:: DATASET

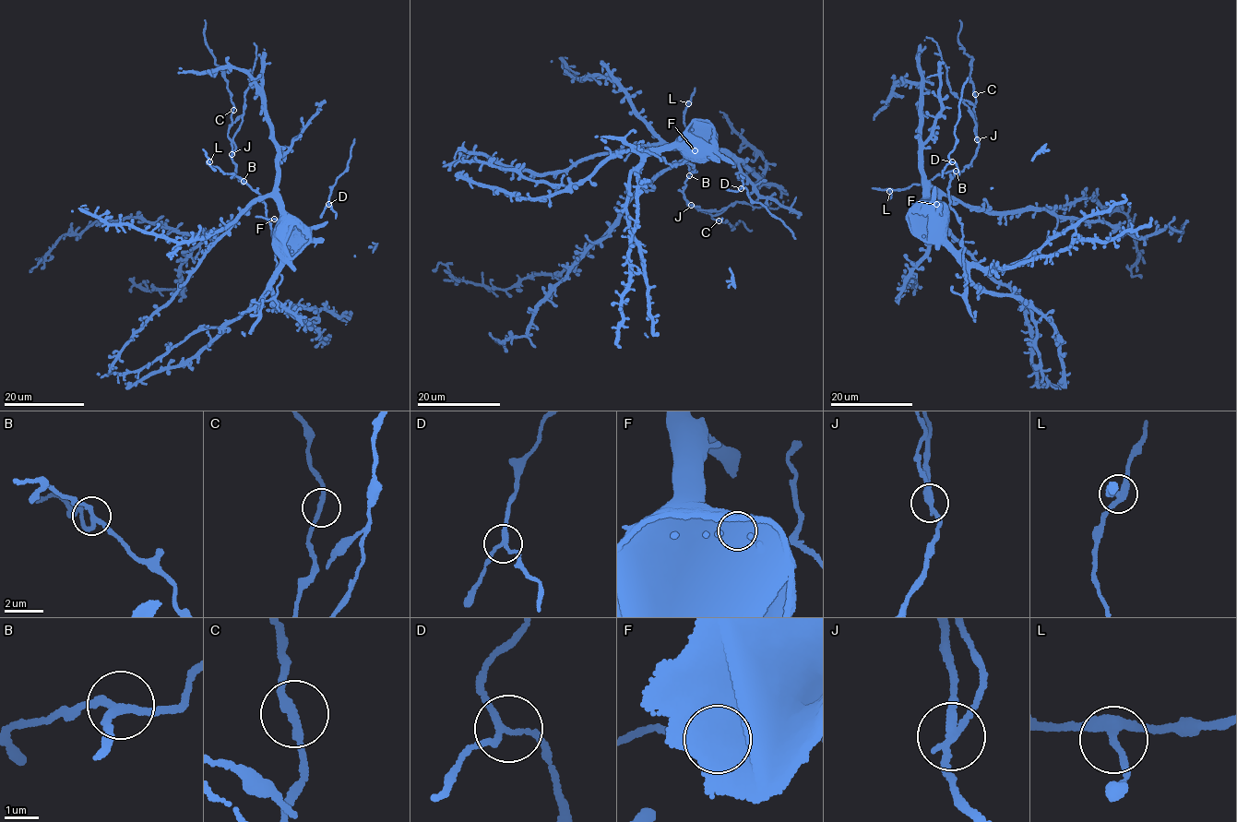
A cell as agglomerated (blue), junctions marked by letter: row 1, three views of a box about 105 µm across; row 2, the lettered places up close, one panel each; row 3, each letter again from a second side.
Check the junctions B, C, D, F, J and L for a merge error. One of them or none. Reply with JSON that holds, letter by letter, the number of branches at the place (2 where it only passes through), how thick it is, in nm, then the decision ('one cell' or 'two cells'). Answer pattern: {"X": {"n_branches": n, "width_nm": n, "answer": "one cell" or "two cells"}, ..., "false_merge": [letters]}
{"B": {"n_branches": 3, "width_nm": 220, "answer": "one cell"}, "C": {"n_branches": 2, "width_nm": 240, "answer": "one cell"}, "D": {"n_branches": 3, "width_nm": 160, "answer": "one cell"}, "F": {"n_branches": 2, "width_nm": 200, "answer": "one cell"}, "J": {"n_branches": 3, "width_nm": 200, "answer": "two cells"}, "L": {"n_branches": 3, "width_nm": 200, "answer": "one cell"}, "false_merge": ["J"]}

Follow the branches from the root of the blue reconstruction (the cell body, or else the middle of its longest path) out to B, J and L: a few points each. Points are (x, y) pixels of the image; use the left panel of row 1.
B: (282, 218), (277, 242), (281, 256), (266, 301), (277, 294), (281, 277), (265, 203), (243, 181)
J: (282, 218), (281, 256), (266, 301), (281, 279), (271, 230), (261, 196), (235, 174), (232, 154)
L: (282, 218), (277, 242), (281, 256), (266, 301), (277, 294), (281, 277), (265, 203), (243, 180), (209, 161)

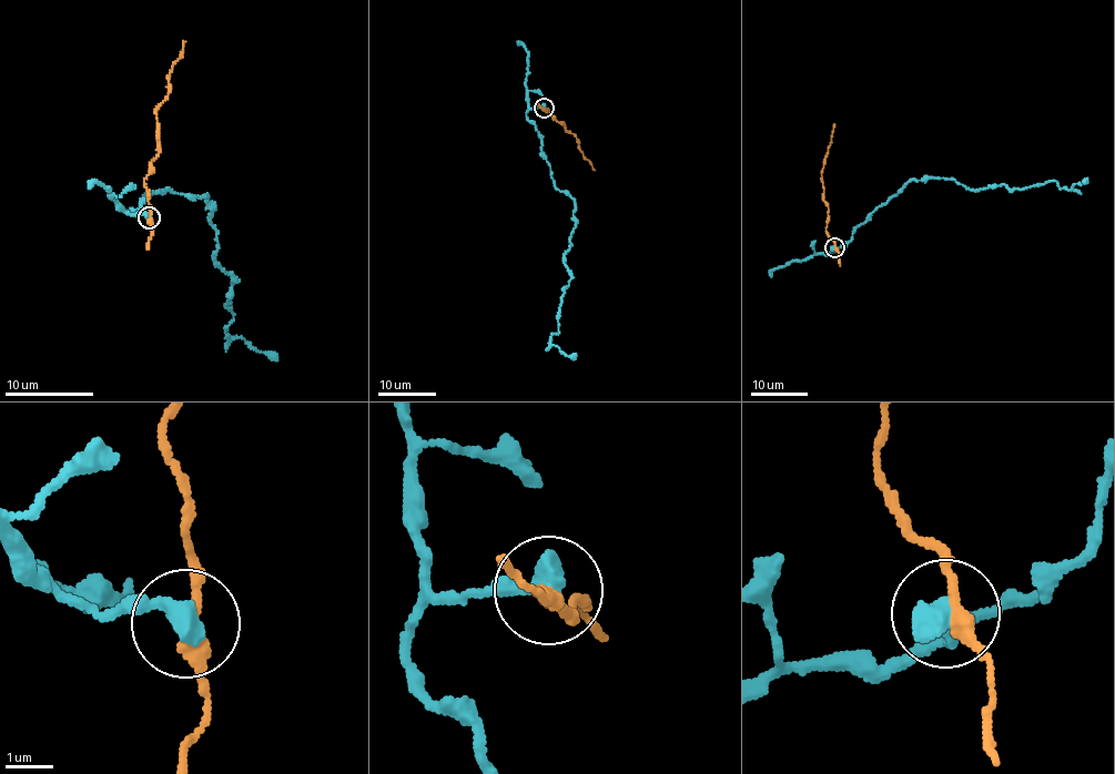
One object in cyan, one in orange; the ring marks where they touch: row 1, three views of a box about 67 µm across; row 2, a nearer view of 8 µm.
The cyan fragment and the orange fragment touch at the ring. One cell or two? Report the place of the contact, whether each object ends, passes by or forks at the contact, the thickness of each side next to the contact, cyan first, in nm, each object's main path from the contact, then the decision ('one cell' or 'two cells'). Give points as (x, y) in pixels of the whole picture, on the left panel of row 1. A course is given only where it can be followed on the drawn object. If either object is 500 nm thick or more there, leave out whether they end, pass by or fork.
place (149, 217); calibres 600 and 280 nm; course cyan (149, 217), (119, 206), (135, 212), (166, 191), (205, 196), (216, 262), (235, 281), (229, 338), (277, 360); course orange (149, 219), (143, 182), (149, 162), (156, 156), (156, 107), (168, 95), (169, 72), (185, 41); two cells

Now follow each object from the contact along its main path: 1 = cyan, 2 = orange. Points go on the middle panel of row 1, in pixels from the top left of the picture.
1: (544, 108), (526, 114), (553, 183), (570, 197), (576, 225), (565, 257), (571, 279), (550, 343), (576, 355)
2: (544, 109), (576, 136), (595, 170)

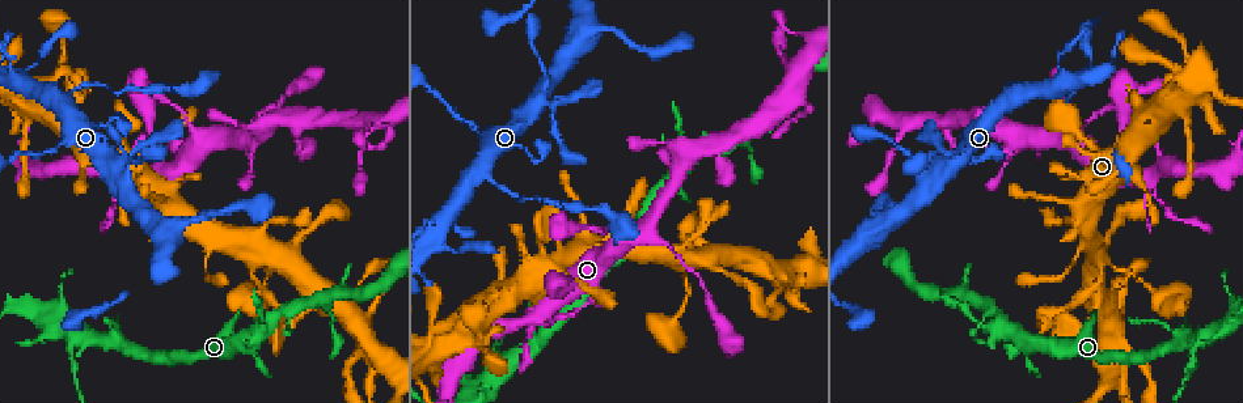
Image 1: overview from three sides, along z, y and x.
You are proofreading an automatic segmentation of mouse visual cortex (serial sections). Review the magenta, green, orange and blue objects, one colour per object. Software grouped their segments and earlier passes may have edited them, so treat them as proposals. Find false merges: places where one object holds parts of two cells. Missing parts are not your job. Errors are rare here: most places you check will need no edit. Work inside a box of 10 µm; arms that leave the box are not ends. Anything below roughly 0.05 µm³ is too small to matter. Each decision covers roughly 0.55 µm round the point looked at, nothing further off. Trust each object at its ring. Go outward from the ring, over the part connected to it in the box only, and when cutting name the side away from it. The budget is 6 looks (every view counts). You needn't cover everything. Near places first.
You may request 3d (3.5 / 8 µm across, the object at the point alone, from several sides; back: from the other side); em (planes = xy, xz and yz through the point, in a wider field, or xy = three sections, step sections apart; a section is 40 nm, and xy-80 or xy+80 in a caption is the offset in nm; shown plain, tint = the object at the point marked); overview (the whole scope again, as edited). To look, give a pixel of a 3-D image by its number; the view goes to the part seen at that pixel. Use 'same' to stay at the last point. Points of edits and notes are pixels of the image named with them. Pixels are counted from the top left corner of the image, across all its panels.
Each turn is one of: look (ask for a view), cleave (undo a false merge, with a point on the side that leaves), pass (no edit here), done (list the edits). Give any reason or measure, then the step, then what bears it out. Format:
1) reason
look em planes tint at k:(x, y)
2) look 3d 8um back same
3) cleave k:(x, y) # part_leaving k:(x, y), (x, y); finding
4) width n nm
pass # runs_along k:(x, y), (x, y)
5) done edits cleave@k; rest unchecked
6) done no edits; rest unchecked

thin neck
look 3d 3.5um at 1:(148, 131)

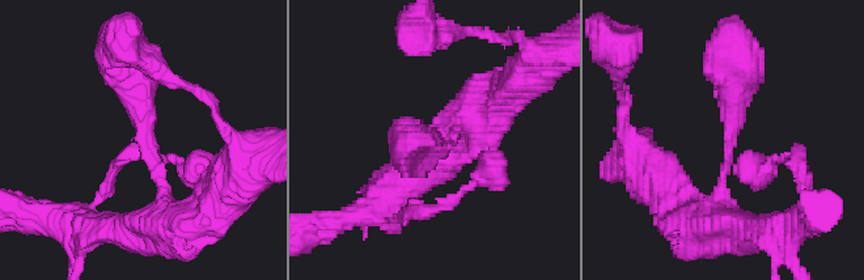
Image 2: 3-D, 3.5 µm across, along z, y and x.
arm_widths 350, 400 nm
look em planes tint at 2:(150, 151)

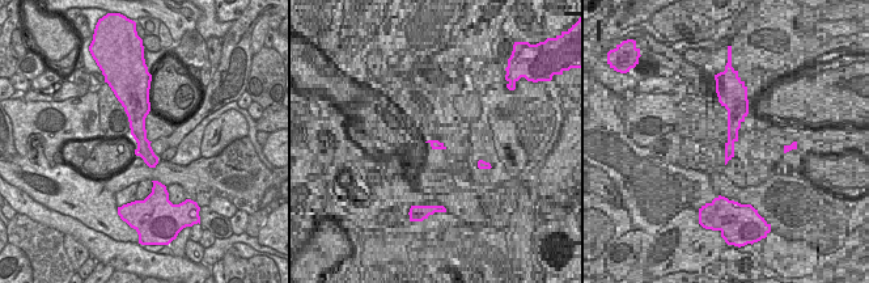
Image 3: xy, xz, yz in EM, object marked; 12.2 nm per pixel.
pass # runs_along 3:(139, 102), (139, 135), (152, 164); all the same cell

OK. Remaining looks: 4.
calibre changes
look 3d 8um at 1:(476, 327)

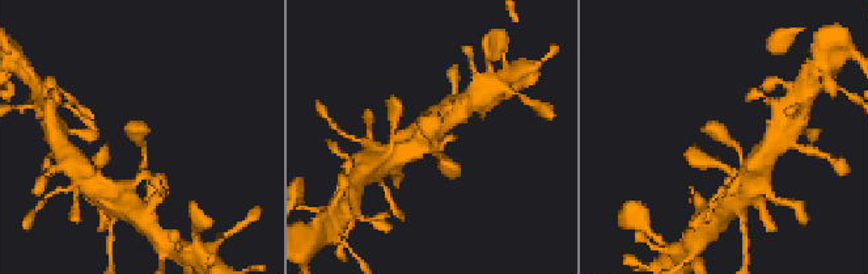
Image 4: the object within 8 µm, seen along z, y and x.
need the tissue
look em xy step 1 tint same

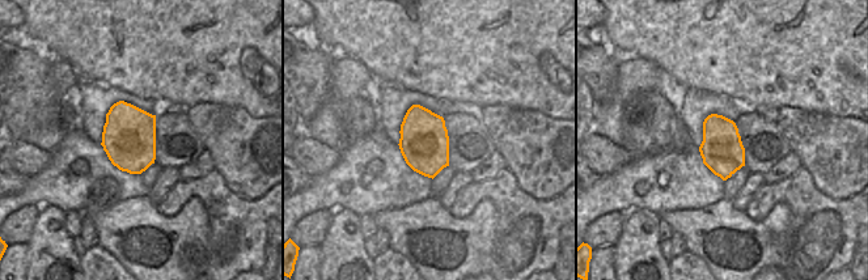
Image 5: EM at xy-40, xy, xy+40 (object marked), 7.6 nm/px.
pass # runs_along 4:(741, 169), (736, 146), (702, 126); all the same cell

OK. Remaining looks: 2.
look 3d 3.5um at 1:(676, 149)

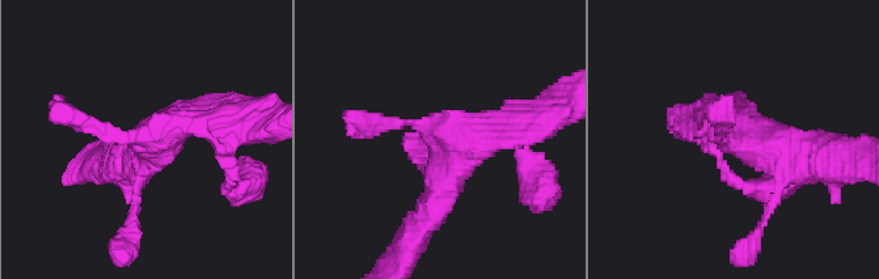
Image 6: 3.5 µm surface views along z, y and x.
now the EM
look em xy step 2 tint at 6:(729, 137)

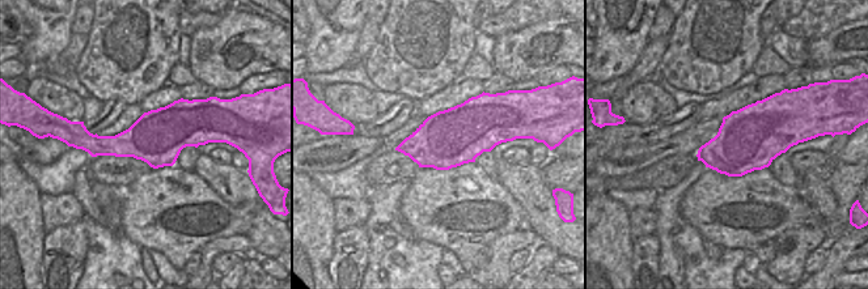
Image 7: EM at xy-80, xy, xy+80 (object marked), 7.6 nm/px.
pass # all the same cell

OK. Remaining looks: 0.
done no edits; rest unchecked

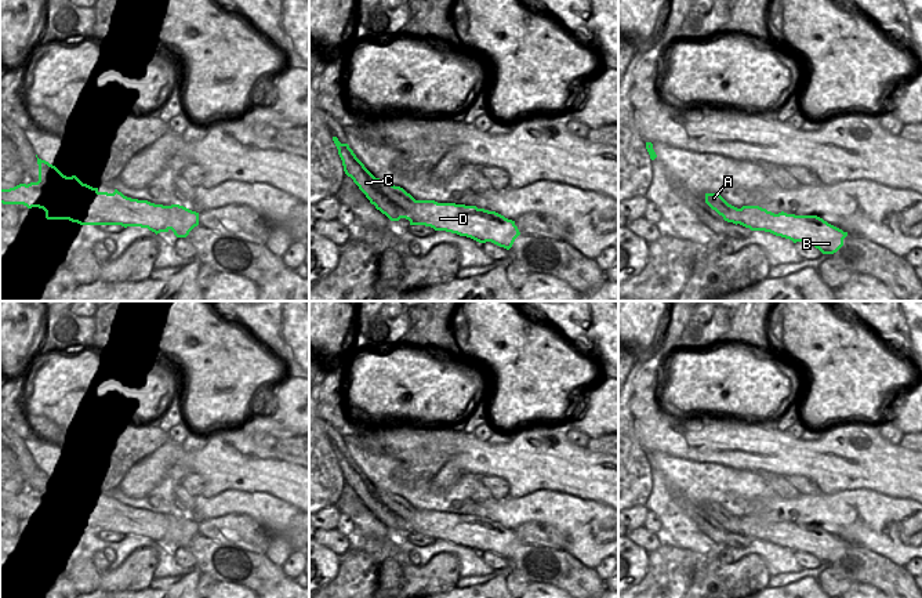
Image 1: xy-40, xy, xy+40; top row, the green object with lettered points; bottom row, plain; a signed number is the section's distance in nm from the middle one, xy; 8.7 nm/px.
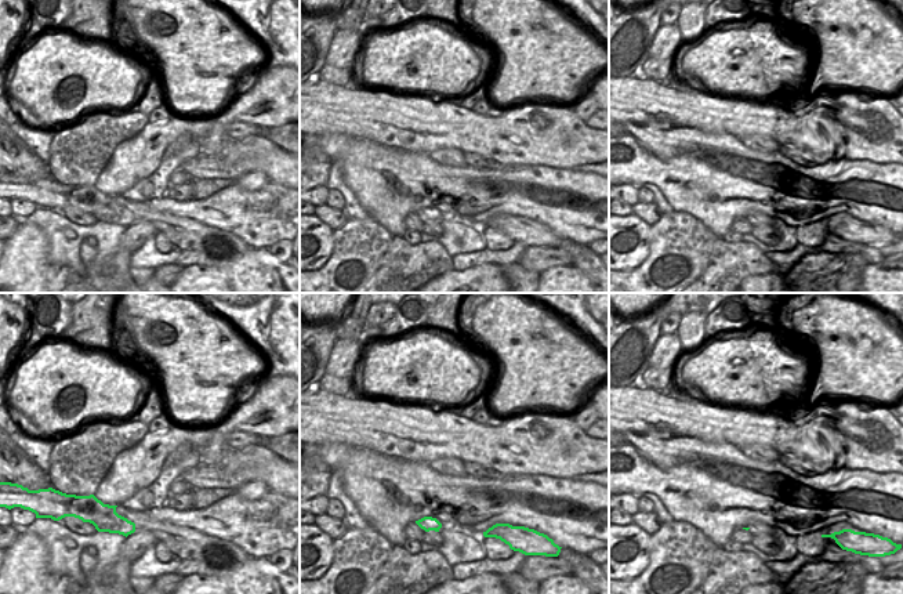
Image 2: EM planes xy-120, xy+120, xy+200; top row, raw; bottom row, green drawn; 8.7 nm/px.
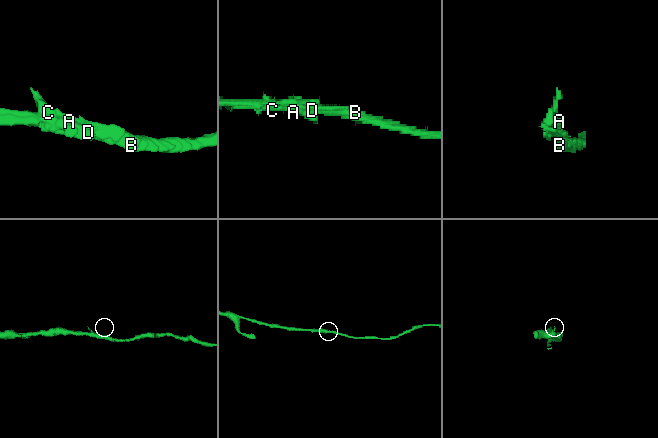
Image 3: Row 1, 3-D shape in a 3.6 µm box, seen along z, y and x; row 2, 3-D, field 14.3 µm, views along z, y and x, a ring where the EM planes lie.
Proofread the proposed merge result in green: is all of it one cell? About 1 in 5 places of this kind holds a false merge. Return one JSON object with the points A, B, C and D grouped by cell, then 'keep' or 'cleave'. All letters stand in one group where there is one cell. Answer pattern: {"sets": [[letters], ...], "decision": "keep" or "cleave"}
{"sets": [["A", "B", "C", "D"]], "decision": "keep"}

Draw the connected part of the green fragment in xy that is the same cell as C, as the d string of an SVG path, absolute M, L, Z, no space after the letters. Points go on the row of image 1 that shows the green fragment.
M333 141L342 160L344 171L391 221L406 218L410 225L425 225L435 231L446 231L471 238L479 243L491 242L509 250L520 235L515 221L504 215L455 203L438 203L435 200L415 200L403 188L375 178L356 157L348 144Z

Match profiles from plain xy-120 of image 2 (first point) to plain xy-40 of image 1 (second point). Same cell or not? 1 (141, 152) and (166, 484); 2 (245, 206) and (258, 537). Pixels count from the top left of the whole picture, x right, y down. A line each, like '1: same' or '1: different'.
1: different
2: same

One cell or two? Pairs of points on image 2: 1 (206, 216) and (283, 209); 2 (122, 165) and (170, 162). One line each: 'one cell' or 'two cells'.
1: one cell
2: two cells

::::

• REQUIRED ACTION:
Transcribe all records verbatim and omit each image.

• EXERCISE ANSWER:
A cell as agglomerated (blue), junctions marked by letter: row 1, three views of a box about 105 µm across; row 2, the lettered places up close, one panel each; row 3, each letter again from a second side.
Check the junctions B, C, D, F, J and L for a merge error. One of them or none. Reply with JSON that holds, letter by letter, the number of branches at the place (2 where it only passes through), how thick it is, in nm, then the decision ('one cell' or 'two cells'). Answer pattern: {"X": {"n_branches": n, "width_nm": n, "answer": "one cell" or "two cells"}, ..., "false_merge": [letters]}
{"B": {"n_branches": 3, "width_nm": 220, "answer": "one cell"}, "C": {"n_branches": 2, "width_nm": 240, "answer": "one cell"}, "D": {"n_branches": 3, "width_nm": 160, "answer": "one cell"}, "F": {"n_branches": 2, "width_nm": 200, "answer": "one cell"}, "J": {"n_branches": 3, "width_nm": 200, "answer": "two cells"}, "L": {"n_branches": 3, "width_nm": 200, "answer": "one cell"}, "false_merge": ["J"]}

Follow the branches from the root of the blue reconstruction (the cell body, or else the middle of its longest path) out to B, J and L: a few points each. Points are (x, y) pixels of the image; use the left panel of row 1.
B: (282, 218), (277, 242), (281, 256), (266, 301), (277, 294), (281, 277), (265, 203), (243, 181)
J: (282, 218), (281, 256), (266, 301), (281, 279), (271, 230), (261, 196), (235, 174), (232, 154)
L: (282, 218), (277, 242), (281, 256), (266, 301), (277, 294), (281, 277), (265, 203), (243, 180), (209, 161)

One object in cyan, one in orange; the ring marks where they touch: row 1, three views of a box about 67 µm across; row 2, a nearer view of 8 µm.
The cyan fragment and the orange fragment touch at the ring. One cell or two? Report the place of the contact, whether each object ends, passes by or forks at the contact, the thickness of each side next to the contact, cyan first, in nm, each object's main path from the contact, then the decision ('one cell' or 'two cells'). Give points as (x, y) in pixels of the whole picture, on the left panel of row 1. A course is given only where it can be followed on the drawn object. If either object is 500 nm thick or more there, leave out whether they end, pass by or fork.
place (149, 217); calibres 600 and 280 nm; course cyan (149, 217), (119, 206), (135, 212), (166, 191), (205, 196), (216, 262), (235, 281), (229, 338), (277, 360); course orange (149, 219), (143, 182), (149, 162), (156, 156), (156, 107), (168, 95), (169, 72), (185, 41); two cells

Now follow each object from the contact along its main path: 1 = cyan, 2 = orange. Points go on the middle panel of row 1, in pixels from the top left of the picture.
1: (544, 108), (526, 114), (553, 183), (570, 197), (576, 225), (565, 257), (571, 279), (550, 343), (576, 355)
2: (544, 109), (576, 136), (595, 170)

Image 1: overview from three sides, along z, y and x.
You are proofreading an automatic segmentation of mouse visual cortex (serial sections). Review the magenta, green, orange and blue objects, one colour per object. Software grouped their segments and earlier passes may have edited them, so treat them as proposals. Find false merges: places where one object holds parts of two cells. Missing parts are not your job. Errors are rare here: most places you check will need no edit. Work inside a box of 10 µm; arms that leave the box are not ends. Anything below roughly 0.05 µm³ is too small to matter. Each decision covers roughly 0.55 µm round the point looked at, nothing further off. Trust each object at its ring. Go outward from the ring, over the part connected to it in the box only, and when cutting name the side away from it. The budget is 6 looks (every view counts). You needn't cover everything. Near places first.
You may request 3d (3.5 / 8 µm across, the object at the point alone, from several sides; back: from the other side); em (planes = xy, xz and yz through the point, in a wider field, or xy = three sections, step sections apart; a section is 40 nm, and xy-80 or xy+80 in a caption is the offset in nm; shown plain, tint = the object at the point marked); overview (the whole scope again, as edited). To look, give a pixel of a 3-D image by its number; the view goes to the part seen at that pixel. Use 'same' to stay at the last point. Points of edits and notes are pixels of the image named with them. Pixels are counted from the top left corner of the image, across all its panels.
Each turn is one of: look (ask for a view), cleave (undo a false merge, with a point on the side that leaves), pass (no edit here), done (list the edits). Give any reason or measure, then the step, then what bears it out. Format:
1) reason
look em planes tint at k:(x, y)
2) look 3d 8um back same
3) cleave k:(x, y) # part_leaving k:(x, y), (x, y); finding
4) width n nm
pass # runs_along k:(x, y), (x, y)
5) done edits cleave@k; rest unchecked
6) done no edits; rest unchecked

thin neck
look 3d 3.5um at 1:(148, 131)

Image 2: 3-D, 3.5 µm across, along z, y and x.
arm_widths 350, 400 nm
look em planes tint at 2:(150, 151)

Image 3: xy, xz, yz in EM, object marked; 12.2 nm per pixel.
pass # runs_along 3:(139, 102), (139, 135), (152, 164); all the same cell

OK. Remaining looks: 4.
calibre changes
look 3d 8um at 1:(476, 327)

Image 4: the object within 8 µm, seen along z, y and x.
need the tissue
look em xy step 1 tint same

Image 5: EM at xy-40, xy, xy+40 (object marked), 7.6 nm/px.
pass # runs_along 4:(741, 169), (736, 146), (702, 126); all the same cell

OK. Remaining looks: 2.
look 3d 3.5um at 1:(676, 149)

Image 6: 3.5 µm surface views along z, y and x.
now the EM
look em xy step 2 tint at 6:(729, 137)

Image 7: EM at xy-80, xy, xy+80 (object marked), 7.6 nm/px.
pass # all the same cell

OK. Remaining looks: 0.
done no edits; rest unchecked

Image 1: xy-40, xy, xy+40; top row, the green object with lettered points; bottom row, plain; a signed number is the section's distance in nm from the middle one, xy; 8.7 nm/px.
Image 2: EM planes xy-120, xy+120, xy+200; top row, raw; bottom row, green drawn; 8.7 nm/px.
Image 3: Row 1, 3-D shape in a 3.6 µm box, seen along z, y and x; row 2, 3-D, field 14.3 µm, views along z, y and x, a ring where the EM planes lie.
Proofread the proposed merge result in green: is all of it one cell? About 1 in 5 places of this kind holds a false merge. Return one JSON object with the points A, B, C and D grouped by cell, then 'keep' or 'cleave'. All letters stand in one group where there is one cell. Answer pattern: {"sets": [[letters], ...], "decision": "keep" or "cleave"}
{"sets": [["A", "B", "C", "D"]], "decision": "keep"}

Draw the connected part of the green fragment in xy that is the same cell as C, as the d string of an SVG path, absolute M, L, Z, no space after the letters. Points go on the row of image 1 that shows the green fragment.
M333 141L342 160L344 171L391 221L406 218L410 225L425 225L435 231L446 231L471 238L479 243L491 242L509 250L520 235L515 221L504 215L455 203L438 203L435 200L415 200L403 188L375 178L356 157L348 144Z

Match profiles from plain xy-120 of image 2 (first point) to plain xy-40 of image 1 (second point). Same cell or not? 1 (141, 152) and (166, 484); 2 (245, 206) and (258, 537). Pixels count from the top left of the whole picture, x right, y down. A line each, like '1: same' or '1: different'.
1: different
2: same

One cell or two? Pairs of points on image 2: 1 (206, 216) and (283, 209); 2 (122, 165) and (170, 162). One line each: 'one cell' or 'two cells'.
1: one cell
2: two cells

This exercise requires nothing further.